In the case of a system - This takes the form of taken a few breaths and remembering the world isn’t ending (assuming you’re not a missile command officer). This includes helping your partners, who are likely feeling a lot of heat, take a breath and get perspective.
Look around
Once I calm down a bit, I look a round and see whats REALLY going on. Many times I get reports that XYZ system is entirely offline, or that ALL users are having a problem. Now why these things are certainly possible, it would require a large system failure (which are hopefully very unlikely!). Due to the less-than-likely nature of these problems I take the time to quickly investigate. I keep a list of everything I see, including items that are working properly, so I can make the best assessment possible.
It can certainly be hard to do this, especially if your partner teams are screaming that everything is broken and the company’s going under (it’s not). You should always ask for as much information as they can provide (e.g. screenshots, what error message, how many reports, etc), but if they do come at you in a panic, help them take a breath (step #1). Having a calm business partner will effectively give you two (or more) sets of eyes, making it easier to isolate the real challenge.
In the case of my slipper - I dug through my backpack and looked around on the ground for anything that might help.
In the case of systems
Can you open the website that is “entirely down”?
Can you find any examples that contradict the reports? e.g. if ALL paychecks are wrong, can you find any that are?
Can you replicate the problem? if not, can you connect directly with who experienced it?
Examine Options & Weigh Risks
Taking the time to look around and really see what’s going on helps set up some options. You’ll get a good feel for what resources there are, who’s around, and (if you’re lucky) that cause of whatever happened. These options may be good, or they may be terrible, but the important thing is to sit down and list them out. Even better, if you have some team members around enlist their help. Their differing experience and outlook can help find solutions you cannot currently see.

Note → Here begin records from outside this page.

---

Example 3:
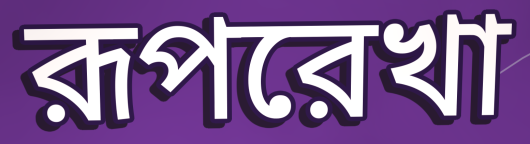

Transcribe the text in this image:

রূপরেখা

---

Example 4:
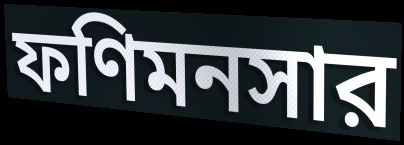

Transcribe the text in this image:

ফণিমনসার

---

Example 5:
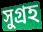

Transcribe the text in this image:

সুগ্রহ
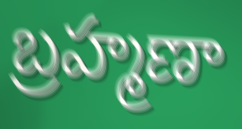
బ్రహ్మణా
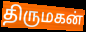
திருமகன்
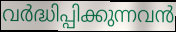
വർദ്ധിപ്പിക്കുന്നവൻ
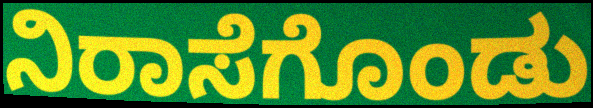
ನಿರಾಸೆಗೊಂಡು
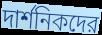
দার্শনিকদের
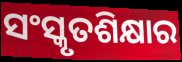
ସଂସ୍କୃତଶିକ୍ଷାର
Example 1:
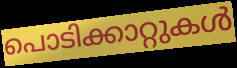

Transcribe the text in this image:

പൊടിക്കാറ്റുകൾ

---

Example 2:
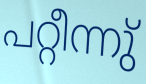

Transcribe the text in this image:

പറ്റീന്നു്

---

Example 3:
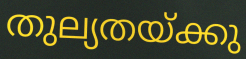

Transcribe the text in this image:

തുല്യതയ്ക്കു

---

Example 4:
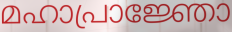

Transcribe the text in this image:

മഹാപ്രാജ്ഞോ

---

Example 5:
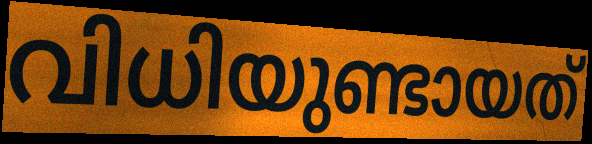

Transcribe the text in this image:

വിധിയുണ്ടായത്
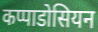
कप्पाडोसियन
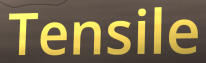
Tensile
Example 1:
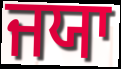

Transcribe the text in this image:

ਜਯਾ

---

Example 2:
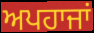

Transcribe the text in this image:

ਅਪਹਾਜਾਂ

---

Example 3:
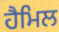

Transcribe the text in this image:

ਹੈਮਿਲ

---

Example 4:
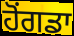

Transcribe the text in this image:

ਹੋਂਗਡਾ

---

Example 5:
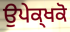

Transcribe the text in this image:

ਉਪੇਕ੍ਖਕੋ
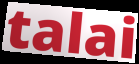
talai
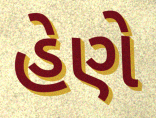
હેણે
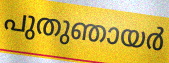
പുതുഞായർ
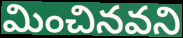
మించినవని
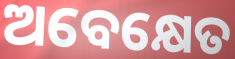
ଅବେକ୍ଷେତ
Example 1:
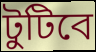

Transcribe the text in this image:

টুটিবে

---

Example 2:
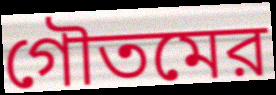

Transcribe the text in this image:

গৌতমের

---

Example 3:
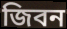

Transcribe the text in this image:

জিবন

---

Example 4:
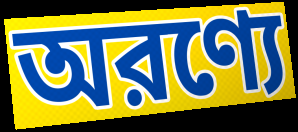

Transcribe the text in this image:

অরণ্যে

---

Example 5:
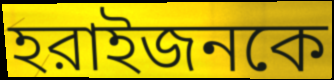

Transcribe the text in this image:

হরাইজনকে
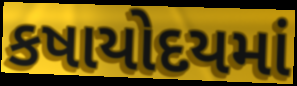
કષાયોદયમાં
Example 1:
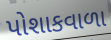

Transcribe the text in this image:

પોશાકવાળા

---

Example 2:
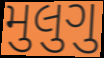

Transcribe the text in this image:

મુલુગુ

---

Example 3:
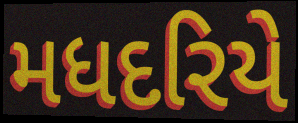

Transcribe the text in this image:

મધદરિયે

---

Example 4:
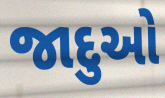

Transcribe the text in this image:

જાદુઓ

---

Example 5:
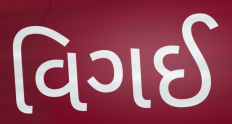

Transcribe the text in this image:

વિગઈ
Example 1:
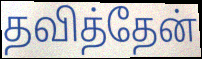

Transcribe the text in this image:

தவித்தேன்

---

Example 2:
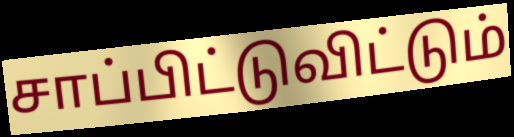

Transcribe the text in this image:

சாப்பிட்டுவிட்டும்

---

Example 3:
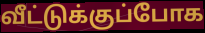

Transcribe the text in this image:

வீட்டுக்குப்போக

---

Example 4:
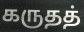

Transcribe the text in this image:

கருதத்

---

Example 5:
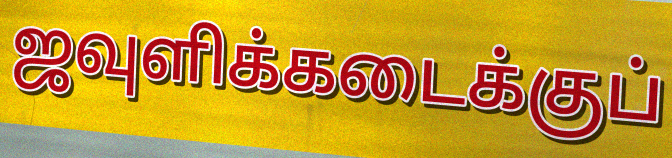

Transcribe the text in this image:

ஜவுளிக்கடைக்குப்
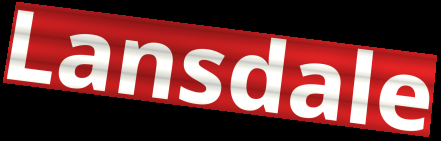
Lansdale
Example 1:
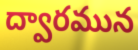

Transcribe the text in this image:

ద్వారమున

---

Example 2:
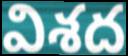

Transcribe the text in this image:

విశద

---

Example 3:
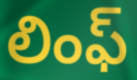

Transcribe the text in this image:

లింఫ్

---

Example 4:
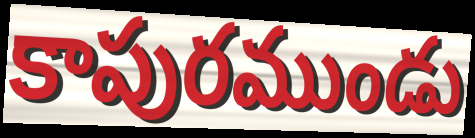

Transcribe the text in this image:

కాపురముండు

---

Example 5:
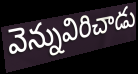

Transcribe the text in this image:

వెన్నువిరిచాడు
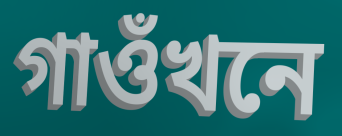
গাওঁখনে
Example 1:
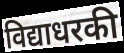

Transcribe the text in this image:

विद्याधरकी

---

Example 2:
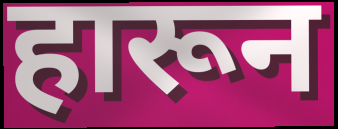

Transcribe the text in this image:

हारून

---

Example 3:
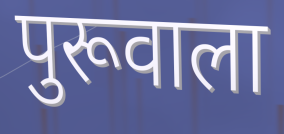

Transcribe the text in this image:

पुरूवाला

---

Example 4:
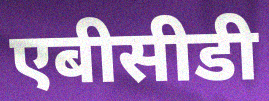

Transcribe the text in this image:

एबीसीडी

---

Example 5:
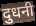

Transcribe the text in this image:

दुधनी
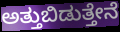
ಅತ್ತುಬಿಡುತ್ತೇನೆ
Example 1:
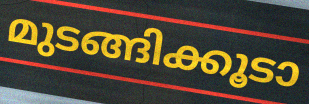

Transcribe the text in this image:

മുടങ്ങിക്കൂടാ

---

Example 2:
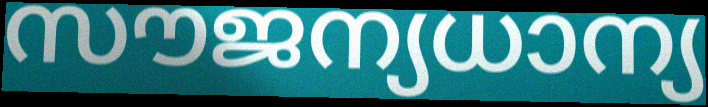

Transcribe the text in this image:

സൗജന്യധാന്യ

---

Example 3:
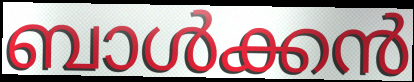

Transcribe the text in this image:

ബാൾക്കൻ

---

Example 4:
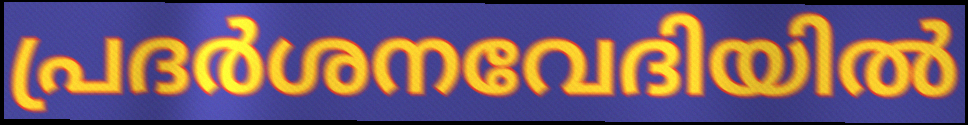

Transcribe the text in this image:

പ്രദർശനവേദിയിൽ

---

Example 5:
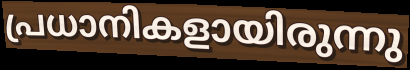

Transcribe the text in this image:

പ്രധാനികളായിരുന്നു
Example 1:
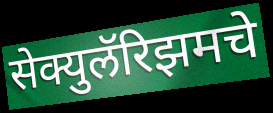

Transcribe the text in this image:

सेक्युलॅरिझमचे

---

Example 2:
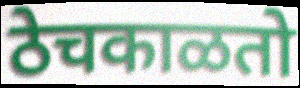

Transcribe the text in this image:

ठेचकाळतो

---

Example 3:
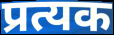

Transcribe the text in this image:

प्रत्यक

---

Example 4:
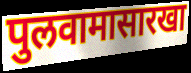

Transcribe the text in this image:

पुलवामासारखा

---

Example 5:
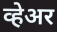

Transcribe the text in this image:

व्हेअर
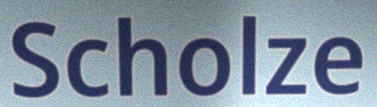
Scholze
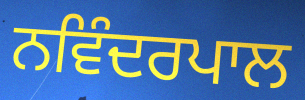
ਨਵਿੰਦਰਪਾਲ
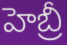
హెబ్రీ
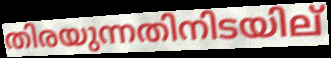
തിരയുന്നതിനിടയില്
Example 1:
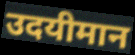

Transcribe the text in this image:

उदयीमान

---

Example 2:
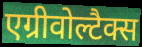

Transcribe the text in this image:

एग्रीवोल्टैक्स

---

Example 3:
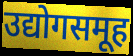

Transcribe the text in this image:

उद्योगसमूह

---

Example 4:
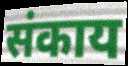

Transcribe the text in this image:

संकाय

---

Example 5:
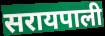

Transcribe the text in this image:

सरायपाली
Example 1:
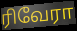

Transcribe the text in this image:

ரிவேரா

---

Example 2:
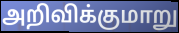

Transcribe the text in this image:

அறிவிக்குமாறு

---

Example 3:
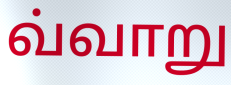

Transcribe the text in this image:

வ்வாறு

While you’re listing out possible solutions, also take time to consider the risks to those options. Yes, a manual adjustment may fix things, but what down stream impacts are there? Sure, having a partner team in Japan do something while you’re asleep might help, but will they have enough context/info to execute? This process may also help uncover other options, or help other ideas shake out of your overall process.
In the case of my slipper - I dug through my backpack for anything that could help (sadly no extra shoes), and looked around on the ground for string or something similar. Another option would be to call an Uber.
In the case of systems:
Are there other teams / individuals who can help shoulder the load temporarily?
Do they have enough info to be truly helpful?
Is there a manual workaround that can be used until the problem is fixed?
What problems can come up if it is used?
Execute
Once you’ve determined what options are available it’s time to act. Depending on the situation execution can result in a lot of fast movement, or single simple change. For me this is the most nerve-wrecking part, but since you’ve already taken the time to determine your options and risks just stick to the plan! That said, remember that no plan survives contact with the enemy, so you may need to quickly adjust or modify pieces of it. This can require rapid iterations of the plan, so ensure your partners know what’s going on and make it happen.
In the case of my slipper - I tied the twine through the hole in my slipper and made two loops. It was awkward, and I had to stop every so often to adjust, but it worked!
In the case of systems - Every situation is different, but this can take the form of building reports to monitor progress, double checking UATs, and (always!) over-communicating how things are going with stakeholders.
Making it happen
These short-cycle situations are always nerve-wrecking. Someone is usually very animated and likely putting pressure on you to get things done. Even though it takes a bit longer, this approach will not only help get better results, it will show your partners you know what to do. Over time this helps build trust, and will make everyone’s lives a little bit better.